The case study presents 3 learnings to account for in the design and evaluation of multisectoral policies:

  1. Community buy-in was crucial to sustaining interest in the programme. Civil participation brings nuanced knowledge, social trust, and formal and informal regulation to health programmes. A key contributing factor is the creation of an enabling environment through community engagement, education, and mobilisation.
  2. The NGOs' clear delegation of management to the LGU for the success of the pilot served as a political incentive for elected leaders to galvanise parents, community networks, and schools and to negotiate multisectoral arrangements with the local offices of other government agencies in the education, health, and social welfare sectors. These arrangements were instrumental in overcoming siloed performance and the inclination towards sector-specific achievements.
  3. Strong leadership demonstrated by local leaders was complemented by their openness to feedback and support for evidence-based innovations to the model. LGUs were able to overcome the lack of formal horizontal accountability mechanisms in multisectoral interventions through monitoring and information systems that enforced each implementer's responsibility to the community and innovations for consolidated databases to identify implementation gaps.
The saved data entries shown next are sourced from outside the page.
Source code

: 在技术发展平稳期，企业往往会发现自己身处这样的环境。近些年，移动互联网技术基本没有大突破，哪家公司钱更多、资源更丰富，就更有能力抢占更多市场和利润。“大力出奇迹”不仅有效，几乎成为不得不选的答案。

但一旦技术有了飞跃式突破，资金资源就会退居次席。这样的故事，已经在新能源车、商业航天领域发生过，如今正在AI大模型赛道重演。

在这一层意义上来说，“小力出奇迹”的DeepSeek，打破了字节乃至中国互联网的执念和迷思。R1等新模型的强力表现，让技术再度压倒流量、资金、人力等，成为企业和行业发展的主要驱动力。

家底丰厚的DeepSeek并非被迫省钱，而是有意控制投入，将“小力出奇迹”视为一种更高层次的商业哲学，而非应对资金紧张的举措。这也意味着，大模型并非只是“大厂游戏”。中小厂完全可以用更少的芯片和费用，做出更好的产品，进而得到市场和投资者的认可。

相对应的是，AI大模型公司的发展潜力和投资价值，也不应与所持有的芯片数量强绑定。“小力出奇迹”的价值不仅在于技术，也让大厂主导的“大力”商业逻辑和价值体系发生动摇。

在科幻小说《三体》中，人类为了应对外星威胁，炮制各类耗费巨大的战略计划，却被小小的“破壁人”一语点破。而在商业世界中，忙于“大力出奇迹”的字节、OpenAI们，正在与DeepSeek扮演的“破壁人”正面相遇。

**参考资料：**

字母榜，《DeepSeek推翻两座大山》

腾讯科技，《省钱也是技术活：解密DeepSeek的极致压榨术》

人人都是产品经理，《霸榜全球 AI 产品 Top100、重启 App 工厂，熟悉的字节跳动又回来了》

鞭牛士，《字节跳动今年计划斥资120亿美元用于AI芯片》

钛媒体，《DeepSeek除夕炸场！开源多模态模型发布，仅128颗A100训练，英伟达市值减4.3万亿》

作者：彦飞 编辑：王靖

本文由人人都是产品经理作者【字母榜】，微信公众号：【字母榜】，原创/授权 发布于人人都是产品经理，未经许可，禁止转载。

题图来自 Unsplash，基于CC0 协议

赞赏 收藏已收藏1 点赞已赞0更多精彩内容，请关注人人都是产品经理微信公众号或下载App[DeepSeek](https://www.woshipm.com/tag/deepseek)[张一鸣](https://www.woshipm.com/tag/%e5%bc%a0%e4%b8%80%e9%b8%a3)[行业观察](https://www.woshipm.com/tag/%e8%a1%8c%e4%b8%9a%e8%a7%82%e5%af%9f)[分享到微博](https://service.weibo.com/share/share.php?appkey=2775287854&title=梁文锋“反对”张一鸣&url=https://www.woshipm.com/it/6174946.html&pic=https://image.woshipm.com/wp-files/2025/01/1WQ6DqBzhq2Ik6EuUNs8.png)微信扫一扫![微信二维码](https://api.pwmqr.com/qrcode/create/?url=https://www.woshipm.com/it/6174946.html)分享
Moreover, low tolerance for corruption and noncompliance reinforced necessary social sanctions that led to the programme's sustainability, despite natural hazards, disasters, and other shocks (e.g., COVID-19).
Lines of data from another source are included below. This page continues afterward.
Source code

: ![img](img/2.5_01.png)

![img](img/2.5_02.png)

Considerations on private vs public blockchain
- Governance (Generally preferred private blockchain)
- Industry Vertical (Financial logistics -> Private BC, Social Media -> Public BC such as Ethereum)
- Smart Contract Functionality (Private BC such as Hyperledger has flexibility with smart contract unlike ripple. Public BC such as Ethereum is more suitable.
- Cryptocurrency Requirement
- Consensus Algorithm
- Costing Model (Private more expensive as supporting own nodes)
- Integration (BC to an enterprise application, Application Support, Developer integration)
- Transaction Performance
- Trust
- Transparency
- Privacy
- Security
In conclusion: "The roles played by communities in program advocacy, operations, and accountability emphasize the need for community-based interventions to promote local ownership and allow room for nuanced variations to bring about a sense of agency and empowerment....The experiences of [these] 2 successful large-scale implementation sites present a model for improving diet and health, empowering civil society, and holding groups with a variety of interests accountable for multisectoral action in decentralized governments. Local-initiated innovations to traditional social programs increase acceptability and appropriateness....Beyond the cost-effectiveness of constructing a large-scale central kitchen, the model institutionalized multisectoral coordination channels that may serve as a template for how other social services can be scaled and implemented in devolved settings."